=== TEXT BLOCK ===

Farny made his first trip to the West in 1881 and became an active participant in the social life of the Indians who lived near Fort Yates along the Missouri River. He then returned again to the West in 1883 and 1884 and continued to return until his last trip in 1894. During these trips, Farny gathered materials for the oil paintings and gouaches he would later complete in his Cincinnati studio. Aided by on-site sketches and photographs, both taken and purchased, Farny had gathered sufficient material and firsthand experience to paint the Indians of the American West. Painting from his studio, rather than in the plains enabled Farny to use landscapes and figures interchangeably. Farny would use Indian models repeatedly in his paintings and place them in fictional or non-native landscapes.

Several of the most effective tools Farny employed were a result of Farny's interest in Japanese art. As Denny Carter writes, "By varying the viewpoint of the composition, cutting off elements at the edge of the painting, and employing assymetrical compositions, Farny used the Japanese motifs to achieve a more realistic representation of the landscape." (Henry Farny, New York, 1978, p. 28) Farny learned these avant-garde devices from the Japanese design books he kept in his studio. As early as 1873, Farny recognized and assimilated the unusual aesthetic ideas of Japanese art which gained popularity and admiration among European and American artists of the day. The combination of this cutting off at the edge, a strong horizontal format, a high horizon line, and a sharp, diagonal line is a formula Farny used once he recognized the balance and strength it could lend his images. Many of Farny's most successful works employ this characteristic composition. He also often used the motif of an Indian traveling in the evening with a horizontal line beyond the distant trees. Hunter is an example of such a composition. The figure of the Indian is in the foreground cut off at the waist with the high horizon line in the background. This is balanced by the vertical Indian and the shotgun held at a sharp angle.

=== SOURCE DATA ===

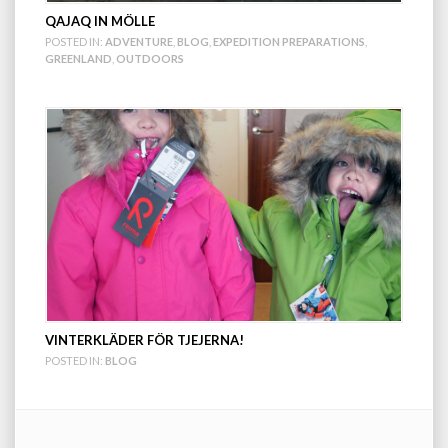
QAJAQ IN MÖLLE
POSTED IN:
ADVENTURE
,
BLOG
,
EXPEDITION PREPARATIONS
,
GREENLAND
,
OUTDOORS
VINTERKLÄDER FÖR TJEJERNA!
POSTED IN:
BLOG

===

DIRECTIONS FOR THIS TASK.
Reproduce the part of the passage on Henry Farny that opens with the words containing "Farny made his" and closes with "or non-native landscapes.". Nothing in the rows is needed here.

RESULT.
Farny made his first trip to the West in 1881 and became an active participant in the social life of the Indians who lived near Fort Yates along the Missouri River. He then returned again to the West in 1883 and 1884 and continued to return until his last trip in 1894. During these trips, Farny gathered materials for the oil paintings and gouaches he would later complete in his Cincinnati studio. Aided by on-site sketches and photographs, both taken and purchased, Farny had gathered sufficient material and firsthand experience to paint the Indians of the American West. Painting from his studio, rather than in the plains enabled Farny to use landscapes and figures interchangeably. Farny would use Indian models repeatedly in his paintings and place them in fictional or non-native landscapes.